It only took Malcolm Harkins about 20 minutes to realize the investments he had made in Intel Corp.’s IT security strategy were paying off.
About five years ago, the world’s largest chipmaker was trying to conduct an employee survey with a sample size of about five or six per cent of its overall staff. The HR group worked with an outside supplier to issue the Web-based survey to employees through an e-mail. Then all hell broke loose.
“Within minutes of people getting that, we had admin assistants contacting us who said, ‘We think this is a targeted attack, don’t click on the link, delete it,’” said Harkins, who is Intel’s chief information security officer (CISO) and general manager, Enterprise Capabilities. The tech support team was flooded with calls, and Harkins soon received an extremely angry phone call from an HR executive who assured him the survey was legitimate and wondered why the URL was being blocked at the firewall. Harkins and his team soon resolved the situation, but it was a revealing incident.
“I was so elated that for the first time I had statistical proof that the money I had spent on making people aware allowed people to act as a part of our technical perimeter,” he said. “They saw it, and they acted as if it was an antibody. It was a foreign object, and they were going to protect the company.”
Harkins recently spoke to CIO Canada by telephone to discuss Intel’s strategy and emerging IT security trends.
CIO Canada: What’s keeping you up at night?

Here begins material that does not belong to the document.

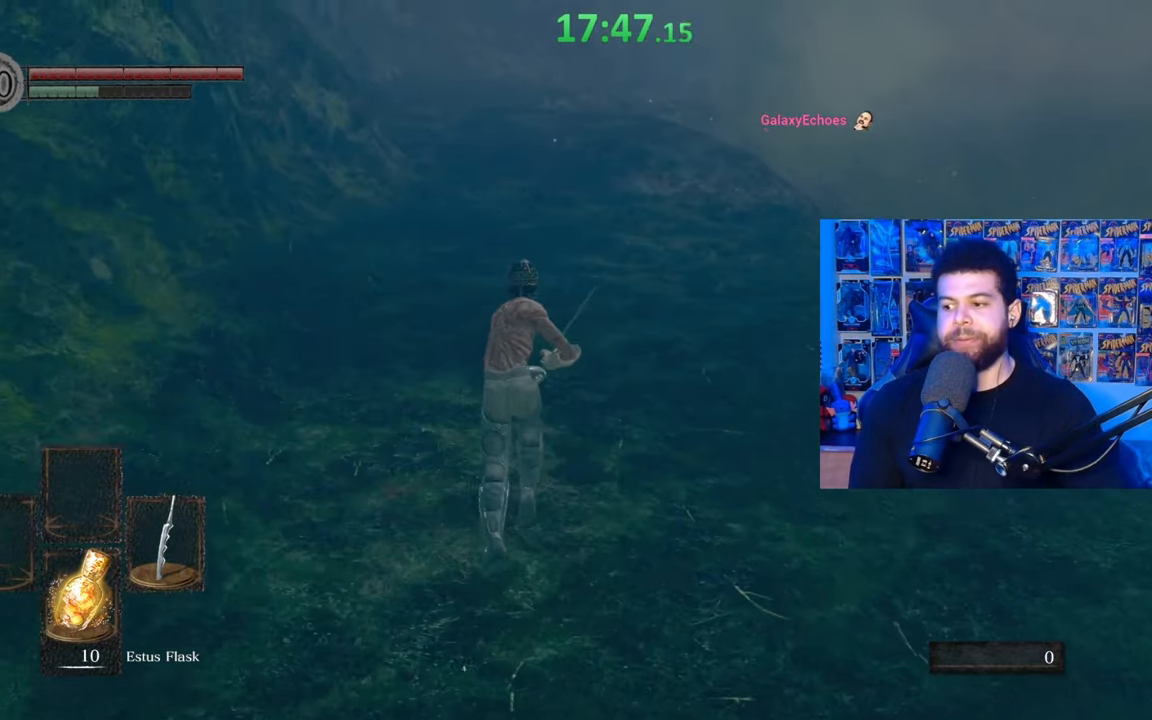
{"buttons": ["B"], "left_stick": "up", "right_stick": "center", "events": []}
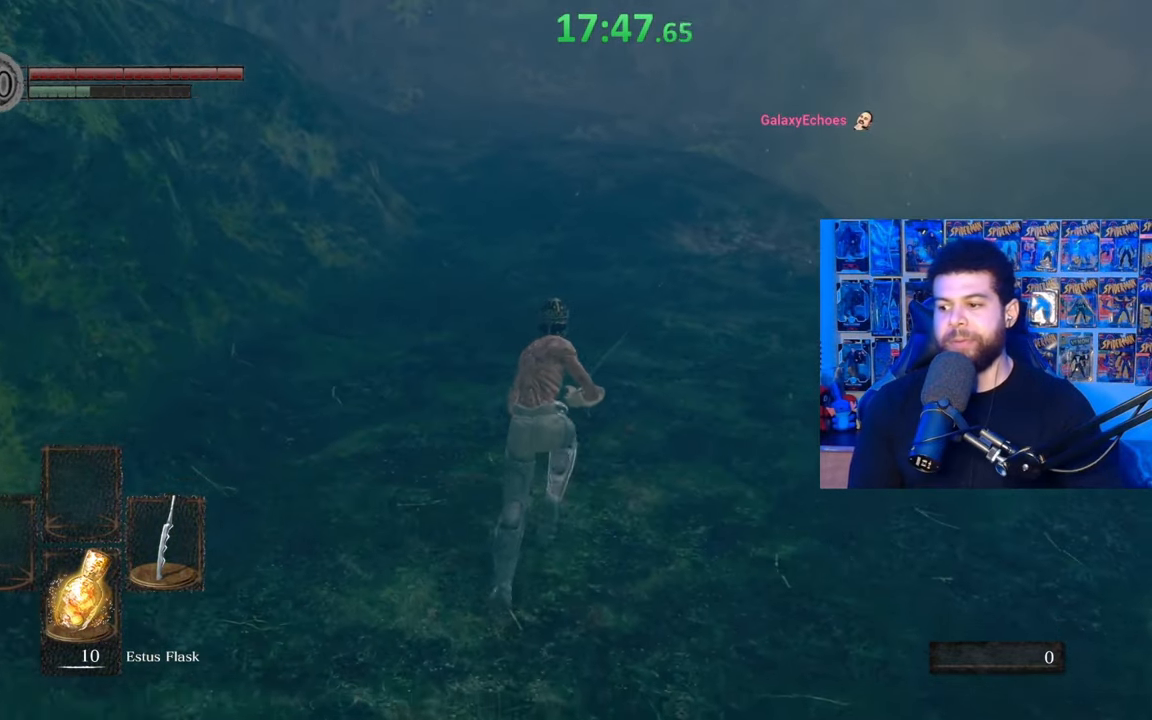
{"buttons": ["B"], "left_stick": "up", "right_stick": "center", "events": [[67, "right_stick", "left"], [200, "right_stick", "center"], [267, "left_stick", "up-right"], [467, "left_stick", "up"]]}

Malcolm Harkins: The biggest vulnerability we face today and the future is not the thing that the technical security person would think of, like a botnet or technical flaw, but the misperception of risk. That’s because of a couple of different factors. Some of it is economic, but if you think of the psychological components to it, the greater somebody perceives a benefit from something, the greater their tolerance of risk. With the ease of use of certain things – whether it be an end-user, a consumer, or whatever, they may not fully appreciate what they’re doing. They may share information and post it online because they don’t feel any impact to it or they don’t perceive there are any issues with it. Or they get an e-mail, which they think looks kind of cool, and they click on the link. If you go back even a few years ago, a user would feel the pain of it. Your system would crash, the network might get saturated with it. Today, those threat vectors are so subtle, you don’t know that something’s gotten installed on your computer. Because the incentive for the intruder is to not make you aware of it. Because they don’t feel the pain, they only perceive the benefit.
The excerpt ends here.